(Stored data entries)
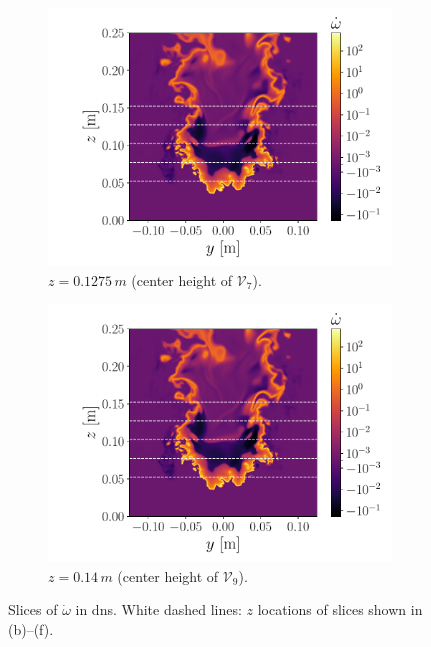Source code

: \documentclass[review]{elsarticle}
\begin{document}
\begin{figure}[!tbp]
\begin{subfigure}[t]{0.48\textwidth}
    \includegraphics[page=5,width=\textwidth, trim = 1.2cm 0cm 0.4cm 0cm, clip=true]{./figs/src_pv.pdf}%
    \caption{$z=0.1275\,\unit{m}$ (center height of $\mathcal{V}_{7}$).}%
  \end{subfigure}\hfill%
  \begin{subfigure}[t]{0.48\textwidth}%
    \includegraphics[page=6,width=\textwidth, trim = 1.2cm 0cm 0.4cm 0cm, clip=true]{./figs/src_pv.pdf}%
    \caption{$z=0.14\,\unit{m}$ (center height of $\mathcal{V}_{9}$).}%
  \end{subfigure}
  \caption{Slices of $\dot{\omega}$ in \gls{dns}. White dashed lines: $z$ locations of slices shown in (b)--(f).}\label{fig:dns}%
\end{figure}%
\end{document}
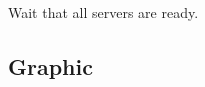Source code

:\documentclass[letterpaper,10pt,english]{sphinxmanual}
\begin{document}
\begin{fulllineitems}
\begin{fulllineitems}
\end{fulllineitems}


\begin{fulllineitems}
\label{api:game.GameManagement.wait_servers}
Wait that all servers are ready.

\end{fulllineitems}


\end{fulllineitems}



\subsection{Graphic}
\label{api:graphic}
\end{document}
...
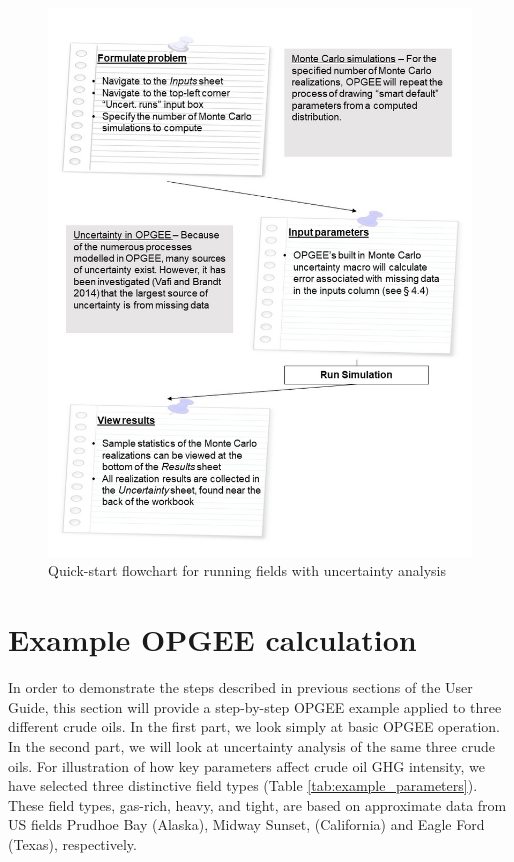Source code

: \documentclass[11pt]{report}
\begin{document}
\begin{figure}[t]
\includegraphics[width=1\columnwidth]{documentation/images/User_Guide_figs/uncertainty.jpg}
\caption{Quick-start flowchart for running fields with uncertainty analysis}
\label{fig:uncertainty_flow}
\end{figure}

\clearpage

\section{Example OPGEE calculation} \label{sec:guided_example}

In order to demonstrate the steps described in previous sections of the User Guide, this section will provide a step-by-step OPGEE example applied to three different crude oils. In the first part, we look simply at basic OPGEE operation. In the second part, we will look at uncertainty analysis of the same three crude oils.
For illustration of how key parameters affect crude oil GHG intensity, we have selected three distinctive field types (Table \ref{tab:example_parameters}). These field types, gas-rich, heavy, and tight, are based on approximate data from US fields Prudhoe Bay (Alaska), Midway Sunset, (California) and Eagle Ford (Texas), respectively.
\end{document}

### [TRY IT]
For every line of the data above that contains "label", copy that line.

### [RESPONSE AREA]
  \caption{Slices of $\dot{\omega}$ in \gls{dns}. White dashed lines: $z$ locations of slices shown in (b)--(f).}\label{fig:dns}%
\label{api:game.GameManagement.wait_servers}
\label{api:graphic}
\label{fig:uncertainty_flow}
\section{Example OPGEE calculation} \label{sec:guided_example}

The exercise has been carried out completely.